# Introduction

## Flow: a lazy, streaming data pipeline

In football analytics, much of the data - events, matches, player tracking - is delivered as nested JSON records. These files can be large, noisy, and full of structure, but we often want to perform familiar operations: filtering, selecting fields, computing aggregates, or joining on player or match IDs.

Flow is designed for exactly this: lightweight pipelines that operate on record streams without loading everything into memory. It’s built from the ground up for JSON-like dicts, meaning you can start processing immediately without flattening or reshaping your data.


## How Flow Works

A `Flow` is like a smart conveyor belt for your records. You tell it what operations to perform - like `.filter()`, `.select()`, `.assign()` - and it remembers the plan without doing anything right away.

### Lazy, Chainable Operations

When you build a Flow pipeline, you're chaining together a sequence of lazy transformations.

```python
flow = Flow(events)
shots = flow.filter(lambda r: r.get("type_name") == "Shot")
result = shots.select("player_name", "shot_xg")
```

At this point, nothing has actually run. It’s only when you call a materializing method like `.collect()` or `.to_pandas()` that data is processed.

## Materialization: When Work Happens

`Flow` evaluates your pipeline only when necessary - this is called materialization:

- `.collect()` → returns a list of records
- `.to_pandas()` → builds a DataFrame
- `.to_jsonl("out.jsonl")` → writes records to disk
- `for r in flow` → begins processing the stream

Until you do one of these, Flow remains idle and memory-efficient.

## Automatically Safe to Reuse

Even though `Flow` is built like a generator, it’s safe to reuse. You can:

- Call `.first()`, `.head()`, `.collect()` multiple times
- Loop over the same Flow again
- Chain additional steps later

`Flow` automatically preserves any records it’s seen before, so you never lose data by accident.

```python
flow = Flow(data)

print(flow.first())     # safe peek
print(flow.head(3))     # still safe
print(flow.collect())   # all data still there
```

This buffering happens automatically behind the scenes using a Python technique called “teeing” (but you don’t need to know that to use it).
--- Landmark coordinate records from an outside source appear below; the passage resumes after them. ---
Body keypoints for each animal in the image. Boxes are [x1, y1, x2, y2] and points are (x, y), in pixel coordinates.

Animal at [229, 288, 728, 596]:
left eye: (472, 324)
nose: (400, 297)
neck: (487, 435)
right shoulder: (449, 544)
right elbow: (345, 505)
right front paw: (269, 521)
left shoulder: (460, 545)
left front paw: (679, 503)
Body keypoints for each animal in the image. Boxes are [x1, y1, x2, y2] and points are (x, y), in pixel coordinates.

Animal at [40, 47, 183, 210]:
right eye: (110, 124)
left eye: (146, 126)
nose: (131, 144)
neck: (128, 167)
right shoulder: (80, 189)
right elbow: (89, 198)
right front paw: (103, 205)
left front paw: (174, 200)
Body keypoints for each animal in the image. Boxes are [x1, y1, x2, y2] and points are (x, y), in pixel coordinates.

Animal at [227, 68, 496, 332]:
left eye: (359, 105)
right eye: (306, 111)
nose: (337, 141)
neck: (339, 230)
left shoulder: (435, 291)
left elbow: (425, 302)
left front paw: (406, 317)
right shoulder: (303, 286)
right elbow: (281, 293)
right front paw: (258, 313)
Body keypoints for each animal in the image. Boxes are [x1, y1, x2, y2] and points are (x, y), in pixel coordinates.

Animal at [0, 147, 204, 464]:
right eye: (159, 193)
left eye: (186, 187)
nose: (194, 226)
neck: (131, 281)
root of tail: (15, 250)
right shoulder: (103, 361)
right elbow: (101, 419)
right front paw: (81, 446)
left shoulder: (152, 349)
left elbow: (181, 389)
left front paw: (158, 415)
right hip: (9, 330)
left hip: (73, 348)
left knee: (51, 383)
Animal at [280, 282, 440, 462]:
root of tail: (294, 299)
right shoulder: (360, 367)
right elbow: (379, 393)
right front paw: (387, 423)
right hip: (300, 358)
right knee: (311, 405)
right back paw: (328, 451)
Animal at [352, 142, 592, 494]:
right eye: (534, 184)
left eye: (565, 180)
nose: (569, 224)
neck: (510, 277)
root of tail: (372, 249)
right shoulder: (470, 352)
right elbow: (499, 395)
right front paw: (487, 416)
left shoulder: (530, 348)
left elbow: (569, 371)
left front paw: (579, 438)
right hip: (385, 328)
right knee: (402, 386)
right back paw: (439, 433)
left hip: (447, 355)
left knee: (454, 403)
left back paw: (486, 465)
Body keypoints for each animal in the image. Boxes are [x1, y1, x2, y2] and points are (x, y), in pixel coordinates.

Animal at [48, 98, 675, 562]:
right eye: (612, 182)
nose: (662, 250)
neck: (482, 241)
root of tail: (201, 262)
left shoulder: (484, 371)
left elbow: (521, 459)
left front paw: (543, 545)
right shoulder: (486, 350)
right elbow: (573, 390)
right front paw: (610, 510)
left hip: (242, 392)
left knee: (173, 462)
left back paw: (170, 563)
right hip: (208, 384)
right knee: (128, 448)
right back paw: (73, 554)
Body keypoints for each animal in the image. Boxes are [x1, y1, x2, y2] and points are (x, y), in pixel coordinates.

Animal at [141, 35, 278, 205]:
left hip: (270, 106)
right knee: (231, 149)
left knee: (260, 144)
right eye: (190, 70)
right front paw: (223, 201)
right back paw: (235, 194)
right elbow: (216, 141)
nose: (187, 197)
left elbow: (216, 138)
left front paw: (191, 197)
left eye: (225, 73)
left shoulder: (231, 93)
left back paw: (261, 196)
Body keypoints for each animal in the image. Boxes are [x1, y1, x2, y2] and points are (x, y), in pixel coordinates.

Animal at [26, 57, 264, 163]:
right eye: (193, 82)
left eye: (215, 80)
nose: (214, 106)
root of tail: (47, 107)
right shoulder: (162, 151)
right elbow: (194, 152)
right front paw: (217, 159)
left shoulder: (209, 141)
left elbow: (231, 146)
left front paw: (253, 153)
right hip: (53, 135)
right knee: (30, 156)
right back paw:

## But Be Aware of Memory Usage

Because `Flow` preserves previously accessed records, repeated reuse will buffer more data in memory over time.

If you plan to inspect or reuse the data repeatedly, it's best to cache it explicitly:

```python
flow = Flow.from_jsonl("data.jsonl").cache()
```

This loads everything once and makes future operations fast and predictable.

## Working with Nested JSON

Football data is often deeply nested. `Flow` helps you work with it naturally:

```python
flow.select("player.name")     # directly select nested field
flow = flow.flatten()          # flatten all nested fields
```

This will flatten the data for you automatically, so you can focus on the operations you need.

## Why This Matters

`Flow’s` design offers practical advantages for sports analytics:

- Scales to large files (record-by-record processing)
- Starts fast (no up-front loading)
- Plays well with JSON and dicts
- Safe and repeatable by default
- Easy to debug, branch, and explore

## Next Steps

Once you understand `Flow’s` model, you can:

- Read files with `Flow.from_jsonl()` or `Flow.from_folder()`
- Transform and select fields with `.filter()`, `.assign()`, `.select()`
- Join datasets with `.join()`
- Group and summarize with `.group_by().summary()`
- Output data with `.to_jsonl()`, `.to_pandas()`, etc.

`Flow` lets you write expressive, powerful pipelines that are fast, safe, and memory-conscious — perfect for event-level football data.